### Problem details:
Copy every line from the records that holds the word "chunk".

(Collected data entries)
□ □ □ □ □ □ □

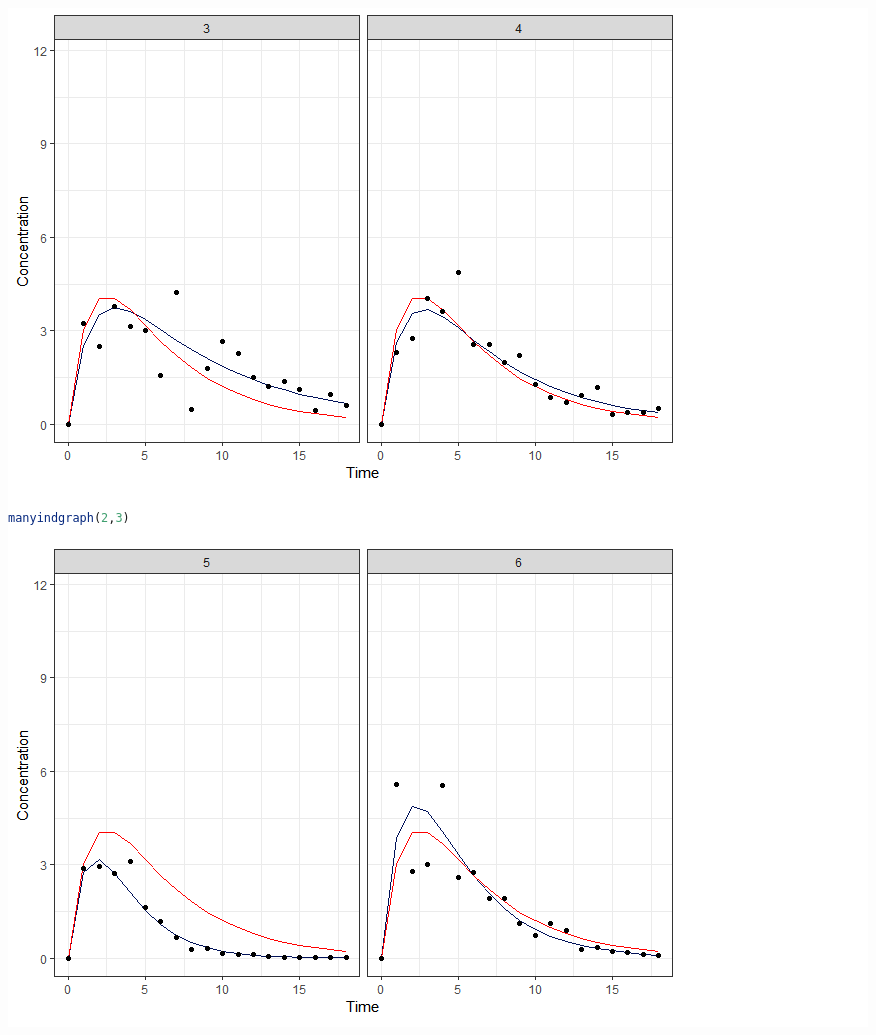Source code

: ![](A_step-by-step_guide_to_goodness_of_fit_figures_of_NONMEM_models_in_R_using_ggplot2_files/figure-markdown_github/unnamed-chunk-14-2.png)

``` r
manyindgraph(2,3)
```

![](A_step-by-step_guide_to_goodness_of_fit_figures_of_NONMEM_models_in_R_using_ggplot2_files/figure-markdown_github/unnamed-chunk-14-3.png)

□ □ □ □ □ □ □

### Answer for the task:
: ![](A_step-by-step_guide_to_goodness_of_fit_figures_of_NONMEM_models_in_R_using_ggplot2_files/figure-markdown_github/unnamed-chunk-14-2.png)
![](A_step-by-step_guide_to_goodness_of_fit_figures_of_NONMEM_models_in_R_using_ggplot2_files/figure-markdown_github/unnamed-chunk-14-3.png)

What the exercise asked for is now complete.